Joanna Cannon’s debut novel, The Trouble with Goats and Sheep, was only published in late January and is already being touted by some as one of the books of the year. For me, however, this is a solid three-star read rather than a five-star favourite. But I would still recommend this novel wholeheartedly.
The Trouble with Goats and Sheep is set on the Avenue during the long, hot summer of 1976. The stars of the novel are a brace of lovable ten year olds (Tilly and Grace) and Joanna Cannon’s writing, which manages to be comic and piercingly insightful at the same time:
My mother said I was at an awkward age. I didn’t feel especially awkward, so I presumed she meant that it was awkward for them.
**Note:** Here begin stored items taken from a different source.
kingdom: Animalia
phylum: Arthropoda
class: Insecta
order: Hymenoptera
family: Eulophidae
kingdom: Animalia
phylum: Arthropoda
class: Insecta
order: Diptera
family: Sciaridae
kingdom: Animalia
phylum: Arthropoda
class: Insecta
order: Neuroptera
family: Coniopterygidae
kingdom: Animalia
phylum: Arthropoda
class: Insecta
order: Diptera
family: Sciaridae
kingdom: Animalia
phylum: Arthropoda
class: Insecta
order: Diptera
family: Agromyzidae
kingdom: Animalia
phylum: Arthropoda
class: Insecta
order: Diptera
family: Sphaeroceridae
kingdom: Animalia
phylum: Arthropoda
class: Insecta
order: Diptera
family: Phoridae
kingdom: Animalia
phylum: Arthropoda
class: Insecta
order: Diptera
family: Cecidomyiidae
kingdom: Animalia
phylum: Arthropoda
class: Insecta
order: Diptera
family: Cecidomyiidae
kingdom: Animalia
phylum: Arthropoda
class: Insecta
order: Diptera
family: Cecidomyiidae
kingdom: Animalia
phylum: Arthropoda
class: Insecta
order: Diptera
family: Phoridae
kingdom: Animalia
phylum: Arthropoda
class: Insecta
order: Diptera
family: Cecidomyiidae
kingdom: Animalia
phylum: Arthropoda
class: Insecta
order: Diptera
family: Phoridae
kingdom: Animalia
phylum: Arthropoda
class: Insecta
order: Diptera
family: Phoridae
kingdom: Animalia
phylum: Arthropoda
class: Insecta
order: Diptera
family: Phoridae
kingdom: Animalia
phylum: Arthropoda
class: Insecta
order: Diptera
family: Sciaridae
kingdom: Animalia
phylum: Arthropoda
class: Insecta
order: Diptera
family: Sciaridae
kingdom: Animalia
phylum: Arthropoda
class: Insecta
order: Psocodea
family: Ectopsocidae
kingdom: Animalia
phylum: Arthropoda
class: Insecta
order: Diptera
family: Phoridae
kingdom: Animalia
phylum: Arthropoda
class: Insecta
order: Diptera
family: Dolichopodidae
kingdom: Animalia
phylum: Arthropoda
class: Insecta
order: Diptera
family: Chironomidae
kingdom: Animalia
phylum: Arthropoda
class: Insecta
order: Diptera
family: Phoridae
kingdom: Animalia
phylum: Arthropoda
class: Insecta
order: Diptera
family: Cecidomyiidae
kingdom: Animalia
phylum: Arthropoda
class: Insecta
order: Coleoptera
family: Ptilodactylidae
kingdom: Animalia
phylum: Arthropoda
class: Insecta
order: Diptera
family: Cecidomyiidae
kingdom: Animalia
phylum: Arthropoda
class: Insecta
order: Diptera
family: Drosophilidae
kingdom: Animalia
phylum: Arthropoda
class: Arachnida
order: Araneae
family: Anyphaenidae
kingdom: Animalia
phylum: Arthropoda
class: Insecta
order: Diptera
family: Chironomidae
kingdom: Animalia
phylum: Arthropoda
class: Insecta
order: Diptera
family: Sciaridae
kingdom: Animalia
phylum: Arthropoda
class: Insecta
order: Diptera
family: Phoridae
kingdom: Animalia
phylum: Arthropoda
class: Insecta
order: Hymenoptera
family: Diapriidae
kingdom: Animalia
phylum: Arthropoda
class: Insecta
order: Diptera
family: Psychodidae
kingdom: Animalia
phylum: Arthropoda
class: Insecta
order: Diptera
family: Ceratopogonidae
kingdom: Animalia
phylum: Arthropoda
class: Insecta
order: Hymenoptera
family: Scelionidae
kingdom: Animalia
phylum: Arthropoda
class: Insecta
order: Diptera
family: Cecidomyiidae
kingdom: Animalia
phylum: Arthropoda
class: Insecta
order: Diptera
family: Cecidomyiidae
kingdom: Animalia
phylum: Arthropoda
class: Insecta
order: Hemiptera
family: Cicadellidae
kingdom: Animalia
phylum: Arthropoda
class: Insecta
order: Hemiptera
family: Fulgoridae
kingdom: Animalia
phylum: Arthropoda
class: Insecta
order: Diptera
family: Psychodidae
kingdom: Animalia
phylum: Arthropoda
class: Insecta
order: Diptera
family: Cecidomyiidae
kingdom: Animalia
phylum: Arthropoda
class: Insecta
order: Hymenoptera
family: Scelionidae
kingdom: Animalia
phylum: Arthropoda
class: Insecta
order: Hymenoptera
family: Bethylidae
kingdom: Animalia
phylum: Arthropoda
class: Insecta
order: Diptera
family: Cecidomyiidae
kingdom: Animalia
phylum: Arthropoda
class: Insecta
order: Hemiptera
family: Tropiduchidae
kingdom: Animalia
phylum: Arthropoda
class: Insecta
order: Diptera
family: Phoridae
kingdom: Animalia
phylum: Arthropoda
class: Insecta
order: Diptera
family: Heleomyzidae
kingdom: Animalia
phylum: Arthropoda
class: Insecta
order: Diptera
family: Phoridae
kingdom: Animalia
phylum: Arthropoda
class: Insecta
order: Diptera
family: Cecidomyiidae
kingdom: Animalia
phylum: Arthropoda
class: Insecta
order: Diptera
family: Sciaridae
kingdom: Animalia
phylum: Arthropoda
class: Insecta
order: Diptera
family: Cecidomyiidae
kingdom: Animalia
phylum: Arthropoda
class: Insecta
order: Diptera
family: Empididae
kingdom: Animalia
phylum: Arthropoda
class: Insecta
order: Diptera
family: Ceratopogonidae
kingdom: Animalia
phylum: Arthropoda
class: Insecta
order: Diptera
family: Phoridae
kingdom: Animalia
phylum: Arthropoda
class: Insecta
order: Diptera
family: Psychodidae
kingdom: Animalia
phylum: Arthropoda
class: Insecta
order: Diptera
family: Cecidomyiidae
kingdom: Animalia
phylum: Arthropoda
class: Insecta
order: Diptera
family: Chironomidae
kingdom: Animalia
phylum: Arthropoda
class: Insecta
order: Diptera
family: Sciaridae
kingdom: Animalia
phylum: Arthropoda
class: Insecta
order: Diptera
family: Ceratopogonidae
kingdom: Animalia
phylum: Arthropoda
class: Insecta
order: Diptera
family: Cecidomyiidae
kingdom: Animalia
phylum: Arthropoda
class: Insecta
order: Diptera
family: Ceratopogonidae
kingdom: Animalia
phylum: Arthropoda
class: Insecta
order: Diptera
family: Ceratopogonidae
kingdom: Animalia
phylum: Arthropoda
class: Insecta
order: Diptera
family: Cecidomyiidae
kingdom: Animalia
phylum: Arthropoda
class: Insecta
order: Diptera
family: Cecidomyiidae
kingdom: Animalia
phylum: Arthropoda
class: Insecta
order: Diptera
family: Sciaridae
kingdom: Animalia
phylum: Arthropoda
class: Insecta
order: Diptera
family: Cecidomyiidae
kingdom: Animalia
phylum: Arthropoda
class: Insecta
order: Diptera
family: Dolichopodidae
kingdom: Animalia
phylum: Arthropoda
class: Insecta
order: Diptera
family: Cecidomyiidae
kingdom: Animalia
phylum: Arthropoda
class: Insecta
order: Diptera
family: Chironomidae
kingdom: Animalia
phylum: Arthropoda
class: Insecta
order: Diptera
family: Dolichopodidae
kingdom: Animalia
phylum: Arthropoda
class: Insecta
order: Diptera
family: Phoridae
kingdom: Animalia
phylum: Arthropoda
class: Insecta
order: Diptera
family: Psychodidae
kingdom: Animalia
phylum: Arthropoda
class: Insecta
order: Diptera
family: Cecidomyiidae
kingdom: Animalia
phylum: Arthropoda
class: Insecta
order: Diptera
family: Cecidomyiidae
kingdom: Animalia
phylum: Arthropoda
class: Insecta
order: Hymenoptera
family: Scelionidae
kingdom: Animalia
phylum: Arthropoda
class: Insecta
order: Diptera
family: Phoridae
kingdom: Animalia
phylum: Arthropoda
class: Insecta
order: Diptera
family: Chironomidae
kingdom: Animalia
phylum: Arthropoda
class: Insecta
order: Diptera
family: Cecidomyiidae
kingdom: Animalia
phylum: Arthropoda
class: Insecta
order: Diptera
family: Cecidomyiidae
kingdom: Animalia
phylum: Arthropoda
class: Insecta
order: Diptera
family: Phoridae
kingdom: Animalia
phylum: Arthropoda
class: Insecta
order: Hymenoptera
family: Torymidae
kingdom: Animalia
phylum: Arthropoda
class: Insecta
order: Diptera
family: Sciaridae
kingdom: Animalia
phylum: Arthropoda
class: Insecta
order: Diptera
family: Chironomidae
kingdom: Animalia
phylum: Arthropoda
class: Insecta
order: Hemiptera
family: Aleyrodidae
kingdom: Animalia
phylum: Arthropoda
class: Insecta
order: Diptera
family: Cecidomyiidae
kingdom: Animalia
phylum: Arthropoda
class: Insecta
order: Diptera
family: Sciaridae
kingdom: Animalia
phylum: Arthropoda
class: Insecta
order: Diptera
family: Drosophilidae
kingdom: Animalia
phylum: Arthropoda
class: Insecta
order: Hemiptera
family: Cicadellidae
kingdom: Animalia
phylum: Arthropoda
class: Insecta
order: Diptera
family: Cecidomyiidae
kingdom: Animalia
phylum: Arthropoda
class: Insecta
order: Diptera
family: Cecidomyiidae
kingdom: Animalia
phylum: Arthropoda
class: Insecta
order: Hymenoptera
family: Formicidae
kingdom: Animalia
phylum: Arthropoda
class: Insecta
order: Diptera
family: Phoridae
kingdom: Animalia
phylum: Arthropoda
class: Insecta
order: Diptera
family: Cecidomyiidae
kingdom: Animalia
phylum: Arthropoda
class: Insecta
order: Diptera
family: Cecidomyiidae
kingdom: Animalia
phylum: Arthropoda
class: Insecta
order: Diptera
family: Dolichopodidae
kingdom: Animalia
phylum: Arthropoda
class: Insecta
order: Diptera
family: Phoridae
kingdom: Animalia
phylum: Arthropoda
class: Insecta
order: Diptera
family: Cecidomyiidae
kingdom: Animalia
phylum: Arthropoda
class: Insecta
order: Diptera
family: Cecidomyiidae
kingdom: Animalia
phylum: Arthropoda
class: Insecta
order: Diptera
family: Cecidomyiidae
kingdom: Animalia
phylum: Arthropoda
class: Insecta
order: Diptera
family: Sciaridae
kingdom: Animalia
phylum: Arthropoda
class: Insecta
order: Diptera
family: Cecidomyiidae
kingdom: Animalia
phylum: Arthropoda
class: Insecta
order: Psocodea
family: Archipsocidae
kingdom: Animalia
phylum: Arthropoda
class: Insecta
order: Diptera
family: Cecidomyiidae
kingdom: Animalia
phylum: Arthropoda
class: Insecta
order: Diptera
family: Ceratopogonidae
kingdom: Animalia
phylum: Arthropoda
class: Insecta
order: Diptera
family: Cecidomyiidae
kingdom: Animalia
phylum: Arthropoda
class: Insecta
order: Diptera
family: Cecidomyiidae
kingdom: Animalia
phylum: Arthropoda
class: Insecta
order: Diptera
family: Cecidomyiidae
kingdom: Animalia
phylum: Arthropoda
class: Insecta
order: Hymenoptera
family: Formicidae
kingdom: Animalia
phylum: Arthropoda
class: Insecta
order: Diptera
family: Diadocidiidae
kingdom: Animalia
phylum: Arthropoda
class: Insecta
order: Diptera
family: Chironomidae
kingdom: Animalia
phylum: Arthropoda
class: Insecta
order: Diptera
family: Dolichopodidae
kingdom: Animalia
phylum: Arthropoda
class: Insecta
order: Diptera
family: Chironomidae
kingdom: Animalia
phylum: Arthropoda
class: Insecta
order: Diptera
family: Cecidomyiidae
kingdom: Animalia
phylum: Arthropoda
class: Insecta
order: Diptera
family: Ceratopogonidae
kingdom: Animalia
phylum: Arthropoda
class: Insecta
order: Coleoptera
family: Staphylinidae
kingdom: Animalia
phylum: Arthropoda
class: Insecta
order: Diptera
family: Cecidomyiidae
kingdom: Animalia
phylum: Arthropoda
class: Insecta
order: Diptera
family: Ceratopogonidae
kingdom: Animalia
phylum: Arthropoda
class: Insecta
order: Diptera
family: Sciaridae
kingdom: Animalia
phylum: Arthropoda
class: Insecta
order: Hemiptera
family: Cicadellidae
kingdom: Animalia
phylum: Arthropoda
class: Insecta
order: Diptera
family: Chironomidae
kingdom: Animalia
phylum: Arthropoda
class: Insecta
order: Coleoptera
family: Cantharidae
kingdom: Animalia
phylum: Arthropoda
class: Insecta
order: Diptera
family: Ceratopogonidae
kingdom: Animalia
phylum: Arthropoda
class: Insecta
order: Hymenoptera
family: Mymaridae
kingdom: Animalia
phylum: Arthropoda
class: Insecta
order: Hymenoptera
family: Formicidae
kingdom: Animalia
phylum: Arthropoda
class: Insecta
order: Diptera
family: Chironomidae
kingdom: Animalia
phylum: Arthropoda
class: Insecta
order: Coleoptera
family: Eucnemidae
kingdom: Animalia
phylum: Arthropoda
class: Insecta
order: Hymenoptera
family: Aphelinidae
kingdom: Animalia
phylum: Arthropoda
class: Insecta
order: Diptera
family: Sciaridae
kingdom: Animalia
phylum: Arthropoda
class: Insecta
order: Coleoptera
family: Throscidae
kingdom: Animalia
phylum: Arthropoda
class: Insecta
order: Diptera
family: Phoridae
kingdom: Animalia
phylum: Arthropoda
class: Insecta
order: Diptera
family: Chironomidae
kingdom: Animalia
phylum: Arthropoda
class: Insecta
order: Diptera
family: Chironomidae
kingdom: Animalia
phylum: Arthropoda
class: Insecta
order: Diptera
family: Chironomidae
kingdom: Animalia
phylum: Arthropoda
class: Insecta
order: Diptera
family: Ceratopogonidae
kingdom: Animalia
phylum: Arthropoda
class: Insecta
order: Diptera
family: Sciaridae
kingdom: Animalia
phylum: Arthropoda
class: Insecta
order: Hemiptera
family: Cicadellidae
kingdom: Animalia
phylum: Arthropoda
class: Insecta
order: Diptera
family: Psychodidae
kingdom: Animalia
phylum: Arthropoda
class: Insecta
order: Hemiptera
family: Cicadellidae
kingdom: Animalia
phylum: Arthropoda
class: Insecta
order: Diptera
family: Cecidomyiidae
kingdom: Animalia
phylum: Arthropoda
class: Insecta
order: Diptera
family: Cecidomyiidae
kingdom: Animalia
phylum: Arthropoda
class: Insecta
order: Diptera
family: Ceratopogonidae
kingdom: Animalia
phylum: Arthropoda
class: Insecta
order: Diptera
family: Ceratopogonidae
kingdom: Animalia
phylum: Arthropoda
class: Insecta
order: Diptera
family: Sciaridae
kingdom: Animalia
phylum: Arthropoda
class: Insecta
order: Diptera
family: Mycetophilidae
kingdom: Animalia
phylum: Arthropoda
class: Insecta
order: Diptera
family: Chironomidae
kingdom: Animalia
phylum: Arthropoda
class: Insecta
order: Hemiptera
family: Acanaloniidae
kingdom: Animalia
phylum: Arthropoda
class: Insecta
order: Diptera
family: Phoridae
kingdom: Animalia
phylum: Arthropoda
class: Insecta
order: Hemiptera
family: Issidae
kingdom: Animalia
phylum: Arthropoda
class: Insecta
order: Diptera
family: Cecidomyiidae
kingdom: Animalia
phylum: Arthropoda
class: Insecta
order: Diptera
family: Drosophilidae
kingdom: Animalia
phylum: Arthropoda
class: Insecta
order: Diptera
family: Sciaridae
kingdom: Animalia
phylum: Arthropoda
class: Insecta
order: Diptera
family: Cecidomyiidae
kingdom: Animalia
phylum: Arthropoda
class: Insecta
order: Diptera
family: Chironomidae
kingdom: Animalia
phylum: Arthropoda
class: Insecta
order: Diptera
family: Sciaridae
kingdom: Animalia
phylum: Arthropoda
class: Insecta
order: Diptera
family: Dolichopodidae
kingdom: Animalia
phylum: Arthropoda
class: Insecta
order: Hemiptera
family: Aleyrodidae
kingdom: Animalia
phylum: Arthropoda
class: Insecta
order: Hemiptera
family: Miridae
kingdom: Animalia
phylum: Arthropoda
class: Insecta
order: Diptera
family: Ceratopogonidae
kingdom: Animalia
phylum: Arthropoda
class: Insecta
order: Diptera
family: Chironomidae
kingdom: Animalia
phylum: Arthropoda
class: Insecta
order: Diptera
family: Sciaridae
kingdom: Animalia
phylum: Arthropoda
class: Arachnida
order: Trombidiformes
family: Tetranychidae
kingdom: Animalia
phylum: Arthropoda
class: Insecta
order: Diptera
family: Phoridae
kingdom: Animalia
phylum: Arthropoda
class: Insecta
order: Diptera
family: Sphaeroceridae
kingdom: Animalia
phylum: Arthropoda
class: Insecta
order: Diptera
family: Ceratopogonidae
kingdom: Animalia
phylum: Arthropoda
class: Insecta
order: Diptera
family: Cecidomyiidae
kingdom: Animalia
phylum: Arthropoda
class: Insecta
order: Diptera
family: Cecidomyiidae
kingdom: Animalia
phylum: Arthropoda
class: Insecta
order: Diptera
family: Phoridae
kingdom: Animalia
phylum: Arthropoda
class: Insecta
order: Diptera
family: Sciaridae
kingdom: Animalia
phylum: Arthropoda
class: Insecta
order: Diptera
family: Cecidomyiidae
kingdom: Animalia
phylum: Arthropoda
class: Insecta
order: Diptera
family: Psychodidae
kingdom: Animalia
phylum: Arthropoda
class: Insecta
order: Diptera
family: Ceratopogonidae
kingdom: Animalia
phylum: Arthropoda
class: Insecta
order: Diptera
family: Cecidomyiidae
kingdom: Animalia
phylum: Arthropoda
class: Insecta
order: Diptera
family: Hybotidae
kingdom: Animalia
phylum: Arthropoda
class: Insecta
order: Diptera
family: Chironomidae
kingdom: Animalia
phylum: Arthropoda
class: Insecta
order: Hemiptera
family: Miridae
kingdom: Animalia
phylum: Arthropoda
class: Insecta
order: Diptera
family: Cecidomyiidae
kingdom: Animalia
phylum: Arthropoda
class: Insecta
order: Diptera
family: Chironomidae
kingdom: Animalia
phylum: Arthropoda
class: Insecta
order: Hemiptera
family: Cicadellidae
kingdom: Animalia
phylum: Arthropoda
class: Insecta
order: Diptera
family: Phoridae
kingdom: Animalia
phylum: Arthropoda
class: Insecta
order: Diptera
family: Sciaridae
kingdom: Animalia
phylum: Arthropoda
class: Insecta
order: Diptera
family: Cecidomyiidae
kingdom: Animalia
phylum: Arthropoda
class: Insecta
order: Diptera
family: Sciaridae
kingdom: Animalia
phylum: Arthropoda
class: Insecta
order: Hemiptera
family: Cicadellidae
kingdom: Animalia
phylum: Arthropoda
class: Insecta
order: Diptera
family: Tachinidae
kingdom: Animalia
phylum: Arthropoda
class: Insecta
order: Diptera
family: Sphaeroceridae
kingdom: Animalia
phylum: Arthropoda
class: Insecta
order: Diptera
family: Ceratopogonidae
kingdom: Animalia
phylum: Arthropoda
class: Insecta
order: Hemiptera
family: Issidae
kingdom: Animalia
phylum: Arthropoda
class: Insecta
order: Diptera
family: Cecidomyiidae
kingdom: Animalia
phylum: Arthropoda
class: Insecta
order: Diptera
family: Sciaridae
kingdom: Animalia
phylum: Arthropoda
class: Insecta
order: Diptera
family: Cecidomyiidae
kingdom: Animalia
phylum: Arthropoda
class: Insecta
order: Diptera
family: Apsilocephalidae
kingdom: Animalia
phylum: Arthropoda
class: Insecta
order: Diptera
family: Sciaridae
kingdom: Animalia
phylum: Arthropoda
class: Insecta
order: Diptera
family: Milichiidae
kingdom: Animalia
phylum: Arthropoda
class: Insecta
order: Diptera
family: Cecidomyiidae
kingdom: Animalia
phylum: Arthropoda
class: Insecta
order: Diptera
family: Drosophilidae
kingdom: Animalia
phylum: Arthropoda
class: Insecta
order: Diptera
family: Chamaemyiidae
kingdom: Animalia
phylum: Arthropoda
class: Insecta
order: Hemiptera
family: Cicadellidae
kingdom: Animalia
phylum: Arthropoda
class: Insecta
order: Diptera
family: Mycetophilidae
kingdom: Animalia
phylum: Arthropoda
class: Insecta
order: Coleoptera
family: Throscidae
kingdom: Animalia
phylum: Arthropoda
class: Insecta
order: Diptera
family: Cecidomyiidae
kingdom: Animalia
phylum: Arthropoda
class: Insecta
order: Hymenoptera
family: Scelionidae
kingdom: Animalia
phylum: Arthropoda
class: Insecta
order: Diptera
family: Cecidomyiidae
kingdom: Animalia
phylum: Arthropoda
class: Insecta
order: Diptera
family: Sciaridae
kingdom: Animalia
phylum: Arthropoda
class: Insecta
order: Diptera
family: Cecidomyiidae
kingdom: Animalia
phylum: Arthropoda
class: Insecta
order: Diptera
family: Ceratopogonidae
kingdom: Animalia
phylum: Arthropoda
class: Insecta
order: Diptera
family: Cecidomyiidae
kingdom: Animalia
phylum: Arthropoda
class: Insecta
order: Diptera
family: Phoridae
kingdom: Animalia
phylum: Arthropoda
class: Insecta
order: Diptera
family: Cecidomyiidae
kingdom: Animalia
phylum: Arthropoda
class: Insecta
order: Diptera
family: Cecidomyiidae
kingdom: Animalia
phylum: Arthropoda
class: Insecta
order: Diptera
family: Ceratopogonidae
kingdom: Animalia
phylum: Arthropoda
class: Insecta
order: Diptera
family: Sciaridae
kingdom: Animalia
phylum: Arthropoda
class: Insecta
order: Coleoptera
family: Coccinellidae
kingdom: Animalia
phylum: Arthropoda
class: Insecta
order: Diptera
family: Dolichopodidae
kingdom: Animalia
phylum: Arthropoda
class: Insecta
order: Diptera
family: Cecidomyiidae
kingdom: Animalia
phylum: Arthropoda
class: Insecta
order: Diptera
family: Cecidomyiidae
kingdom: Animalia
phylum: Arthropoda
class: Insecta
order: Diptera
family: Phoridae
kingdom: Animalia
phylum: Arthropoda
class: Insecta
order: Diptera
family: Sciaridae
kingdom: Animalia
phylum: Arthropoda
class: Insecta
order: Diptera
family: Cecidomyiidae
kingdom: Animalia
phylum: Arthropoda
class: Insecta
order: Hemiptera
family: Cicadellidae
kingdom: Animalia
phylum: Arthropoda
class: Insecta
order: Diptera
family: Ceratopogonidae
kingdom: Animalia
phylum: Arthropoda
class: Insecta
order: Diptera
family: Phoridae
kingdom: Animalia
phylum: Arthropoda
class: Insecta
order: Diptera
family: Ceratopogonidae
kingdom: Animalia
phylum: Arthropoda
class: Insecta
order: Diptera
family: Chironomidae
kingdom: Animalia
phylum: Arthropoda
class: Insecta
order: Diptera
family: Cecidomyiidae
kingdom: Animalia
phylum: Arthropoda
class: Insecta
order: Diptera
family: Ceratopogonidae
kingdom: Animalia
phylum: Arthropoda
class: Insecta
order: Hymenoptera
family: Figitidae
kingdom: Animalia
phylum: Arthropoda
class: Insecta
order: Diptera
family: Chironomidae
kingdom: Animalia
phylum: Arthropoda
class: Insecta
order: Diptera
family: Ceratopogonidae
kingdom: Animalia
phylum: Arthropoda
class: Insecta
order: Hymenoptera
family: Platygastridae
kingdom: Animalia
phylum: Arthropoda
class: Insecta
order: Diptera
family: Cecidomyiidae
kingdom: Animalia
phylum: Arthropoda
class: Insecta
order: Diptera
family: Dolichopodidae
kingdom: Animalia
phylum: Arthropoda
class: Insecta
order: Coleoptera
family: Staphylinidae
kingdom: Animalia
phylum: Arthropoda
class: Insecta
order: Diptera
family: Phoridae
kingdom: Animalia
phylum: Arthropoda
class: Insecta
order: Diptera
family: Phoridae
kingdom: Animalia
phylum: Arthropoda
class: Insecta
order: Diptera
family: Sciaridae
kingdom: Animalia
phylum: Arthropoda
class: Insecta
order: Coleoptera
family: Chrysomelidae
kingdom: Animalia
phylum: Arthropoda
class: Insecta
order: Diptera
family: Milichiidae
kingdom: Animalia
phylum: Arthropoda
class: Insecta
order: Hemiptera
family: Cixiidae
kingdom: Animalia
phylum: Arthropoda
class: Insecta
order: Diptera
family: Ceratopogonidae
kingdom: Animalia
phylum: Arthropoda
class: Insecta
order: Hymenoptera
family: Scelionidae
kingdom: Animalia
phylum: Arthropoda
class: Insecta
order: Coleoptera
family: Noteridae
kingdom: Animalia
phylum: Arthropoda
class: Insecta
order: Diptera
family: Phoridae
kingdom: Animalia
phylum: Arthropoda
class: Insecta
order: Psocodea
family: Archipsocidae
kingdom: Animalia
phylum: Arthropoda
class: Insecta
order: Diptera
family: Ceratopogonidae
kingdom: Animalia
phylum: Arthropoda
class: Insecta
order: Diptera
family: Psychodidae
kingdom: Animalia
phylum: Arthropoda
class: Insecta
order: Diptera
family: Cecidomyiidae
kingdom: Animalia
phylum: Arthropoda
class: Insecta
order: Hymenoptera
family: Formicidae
When their neighbour Mrs Creasy goes missing, Tilly and Grace devote their summer holidays to finding her – and to finding God. As their search gathers pace, the novel flits from Grace’s first-person narrative to viewing events from her adult neighbours’ perspectives. It thus becomes clear that the grown ups, including Grace’s parents, are harbouring secrets far beyond Tilly and Grace’s understanding. The security and certainties of childhood are about to be challenged:
Even the avenue had changed. Giant fissures opened on yellowed lawns and paths felt soft and unsteady. Things which had been solid and reliable were now pliant and uncertain. Nothing felt sure any more.
There is a whiff of To Kill a Mockingbird about this novel, and not just because of the child narrator. The central theme of the book is the treatment of outsiders, with outsiders being the goats of the title and the rest of society being the sheep. This theme isn’t dealt with in great depth, though, and I never felt that the children’s perspectives shifted enough for this to be considered the coming-of-age novel it promised to be. Grace and Tilly are, of course, slightly too whimsical and knowing to be wholly convincing as characters but they make up for this with their sheer charm. Their friendship is also depicted very touchingly. The plot doesn’t have a great deal of momentum but it ticks along quite nicely. There are no real revelations, however, and the ending does have a slight ‘is that it?’ quality.
This is a beautifully written, charming and entertaining novel that is well worth reading. For me, though, it doesn’t quite have the substance or the originality to be considered the modern classic it is being billed as in some corners.